Xie Luan placed the blade against his wrist—not on the surface, but over the radial artery.

He closed his eyes.

He invoked the Sutra of the Red Theatre, visualizing his ancient, monstrous soul compressed within this mortal vessel.

He pressed.

He slid.

The cut was deep and clean.

Blood flowed.

Not the bright red of a healthy mortal—but dark, dense, almost black in candlelight. It carried karma's weight, the cold of the void between planes, the authority of one who had ruled stars.

Xie Luan held his wrist above the boiling pot.

Drip… drip… drip…

The sound was different.

No splash.

A sharp hiss—like molten metal striking ice.

The mixture convulsed. The violet sludge began to spin on its own, forming a vortex at the center.

Xie Luan clenched his teeth.

The pain was sharp—but the blood loss was worse. Cold crept up his arm. His vision darkened at the edges. His heart hammered, pumping more and more of his vital essence into the cauldron.

Ten drops.Twenty.Fifty.

His face turned ash-gray. His lips went pale. Cold sweat soaked his trousers.

Li stared, frozen.

He could feel the pressure emanating from that blood—a heavy, malignant presence that thickened the air like water.

Then it happened.

The dirty purple vanished. Impurities burned away in a coil of black smoke.

What remained in the pot was a crystal-clear liquid with a faint pink hue.
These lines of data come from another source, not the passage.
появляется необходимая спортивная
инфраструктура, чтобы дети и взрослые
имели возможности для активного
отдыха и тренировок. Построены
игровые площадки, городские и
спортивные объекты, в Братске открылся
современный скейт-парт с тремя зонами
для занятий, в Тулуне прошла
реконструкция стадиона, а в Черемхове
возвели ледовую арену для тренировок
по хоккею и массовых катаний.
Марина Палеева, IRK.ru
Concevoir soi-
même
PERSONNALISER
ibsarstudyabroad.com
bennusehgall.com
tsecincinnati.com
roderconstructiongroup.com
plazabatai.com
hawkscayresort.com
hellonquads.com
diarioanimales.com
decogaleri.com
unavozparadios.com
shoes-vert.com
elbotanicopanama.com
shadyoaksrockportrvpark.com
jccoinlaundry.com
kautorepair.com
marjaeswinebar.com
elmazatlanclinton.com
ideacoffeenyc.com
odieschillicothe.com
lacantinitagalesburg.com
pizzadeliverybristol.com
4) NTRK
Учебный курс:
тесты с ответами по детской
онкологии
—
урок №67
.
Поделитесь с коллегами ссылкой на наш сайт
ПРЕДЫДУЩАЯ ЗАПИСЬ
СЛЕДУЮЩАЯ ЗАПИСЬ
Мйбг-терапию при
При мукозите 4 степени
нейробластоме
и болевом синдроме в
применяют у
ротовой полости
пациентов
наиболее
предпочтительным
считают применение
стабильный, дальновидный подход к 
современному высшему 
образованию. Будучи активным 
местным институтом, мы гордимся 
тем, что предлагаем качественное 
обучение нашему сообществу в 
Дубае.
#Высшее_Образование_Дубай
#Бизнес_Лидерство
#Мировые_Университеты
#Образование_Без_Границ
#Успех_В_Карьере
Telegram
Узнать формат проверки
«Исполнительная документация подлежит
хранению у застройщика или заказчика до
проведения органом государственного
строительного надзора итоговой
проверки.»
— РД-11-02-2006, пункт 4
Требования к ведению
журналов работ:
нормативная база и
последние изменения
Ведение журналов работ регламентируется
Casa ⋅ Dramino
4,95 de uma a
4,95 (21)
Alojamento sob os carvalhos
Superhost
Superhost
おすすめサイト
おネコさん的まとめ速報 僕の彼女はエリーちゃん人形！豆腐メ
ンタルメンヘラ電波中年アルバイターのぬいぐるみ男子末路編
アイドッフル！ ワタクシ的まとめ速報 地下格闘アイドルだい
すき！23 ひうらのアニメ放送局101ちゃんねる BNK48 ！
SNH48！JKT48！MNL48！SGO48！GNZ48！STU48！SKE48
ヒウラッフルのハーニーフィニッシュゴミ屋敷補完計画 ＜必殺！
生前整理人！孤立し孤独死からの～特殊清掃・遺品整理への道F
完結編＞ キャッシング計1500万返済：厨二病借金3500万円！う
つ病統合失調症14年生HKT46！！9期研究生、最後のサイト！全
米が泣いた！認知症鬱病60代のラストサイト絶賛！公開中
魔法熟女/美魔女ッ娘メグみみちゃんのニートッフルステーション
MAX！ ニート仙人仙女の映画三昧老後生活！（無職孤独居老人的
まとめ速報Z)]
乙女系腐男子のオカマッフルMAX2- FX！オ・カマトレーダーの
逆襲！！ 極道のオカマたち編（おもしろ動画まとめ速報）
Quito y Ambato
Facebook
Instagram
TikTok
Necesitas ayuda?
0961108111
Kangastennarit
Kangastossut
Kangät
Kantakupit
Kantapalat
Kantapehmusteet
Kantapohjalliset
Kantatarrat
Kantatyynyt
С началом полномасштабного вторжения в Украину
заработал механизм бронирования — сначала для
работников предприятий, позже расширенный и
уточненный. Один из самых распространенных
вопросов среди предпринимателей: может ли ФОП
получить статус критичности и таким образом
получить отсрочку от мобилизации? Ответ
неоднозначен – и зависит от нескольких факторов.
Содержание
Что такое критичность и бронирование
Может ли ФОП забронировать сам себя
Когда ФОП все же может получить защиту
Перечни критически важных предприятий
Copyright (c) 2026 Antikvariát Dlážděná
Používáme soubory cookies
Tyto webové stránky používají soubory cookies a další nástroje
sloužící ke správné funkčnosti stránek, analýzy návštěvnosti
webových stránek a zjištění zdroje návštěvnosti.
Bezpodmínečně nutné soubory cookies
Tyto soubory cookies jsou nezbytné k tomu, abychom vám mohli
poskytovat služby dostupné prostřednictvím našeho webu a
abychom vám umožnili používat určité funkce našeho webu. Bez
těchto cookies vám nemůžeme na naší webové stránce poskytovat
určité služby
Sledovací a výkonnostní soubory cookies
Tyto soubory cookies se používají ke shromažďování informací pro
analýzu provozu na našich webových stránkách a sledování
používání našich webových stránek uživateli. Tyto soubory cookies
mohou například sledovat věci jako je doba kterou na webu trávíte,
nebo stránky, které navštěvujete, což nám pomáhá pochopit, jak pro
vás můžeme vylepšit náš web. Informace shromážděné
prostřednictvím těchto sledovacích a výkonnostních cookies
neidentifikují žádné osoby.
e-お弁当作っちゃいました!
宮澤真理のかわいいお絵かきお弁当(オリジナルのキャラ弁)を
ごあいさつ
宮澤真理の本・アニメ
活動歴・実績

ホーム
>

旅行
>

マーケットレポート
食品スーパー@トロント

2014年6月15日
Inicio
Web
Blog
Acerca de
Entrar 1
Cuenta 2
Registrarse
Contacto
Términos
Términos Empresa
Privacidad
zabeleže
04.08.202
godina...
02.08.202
It glowed with its own seductive light—beautiful and deadly.

Xie Luan collapsed backward, gasping.

He quickly wrapped a clean cloth around his wrist, tying it tight with his teeth to stop the bleeding. His hand shook uncontrollably.

"It's done," he whispered.

He extinguished the stove, waited for the liquid to cool, then poured it with infinite care into a small white porcelain vial, sealing it with wax.

He raised it to eye level.

The liquid flowed with perfect viscosity—like luxury massage oil or expensive perfume.

"Crimson Silence Dew," Xie Luan named it.

"It looks… harmless," Li said cautiously as the fumes faded.

"That's the point," Xie Luan replied, tucking the vial against his skin to keep it warm."It doesn't destroy tissue. It kills flow."

He met Li's gaze, exhausted yet feral."When a cultivator circulates their Qi, this poison acts as a spiritual binding agent. It coats the meridian walls, turning energy into sludge. It blocks acupoints from the inside."

He clenched his fist."It makes them mortal. Paralyzed. Unable to fight. Unable to scream."

"But… how do we make him drink it?" Li asked."Elder Mo has tasters. He never eats untested food."

Xie Luan leaned against the wall, eyes closing. Blood loss dragged him toward unconsciousness, but he forced himself to speak.

"Mo Zha is a man of vices, Li. And vices have many entrances—not just the mouth."

A cracked smile split his lips."He won't drink it. He'll apply it. He likes shining skin. He likes the scent of flowers and almonds in bed. I'll gift this oil as a tribute of submission."

His voice sank into a dark whisper."When his temperature rises with lust… when his blood flows fast with arousal… the poison will enter through his open pores."

His head fell back."It will be his own desire that drags him under."

Xie Luan slipped into unconsciousness.

"Clean this," he murmured faintly."Burn the remains. Open the windows. If there's a smell by morning, we're dead."

"Yes, Master. Rest."

Li cleaned frantically, watching his master with reverent terror and absolute loyalty.

He had just witnessed a man bleed himself willingly to forge a weapon capable of killing gods.

Outside, the rain began to fall again, drumming on the cabin roof.

Eight days remained.

But in Xie Luan's fevered, anemic dreams, he was already walking the halls of Mo's Pavilion—a vial of pink death pressed against his heart.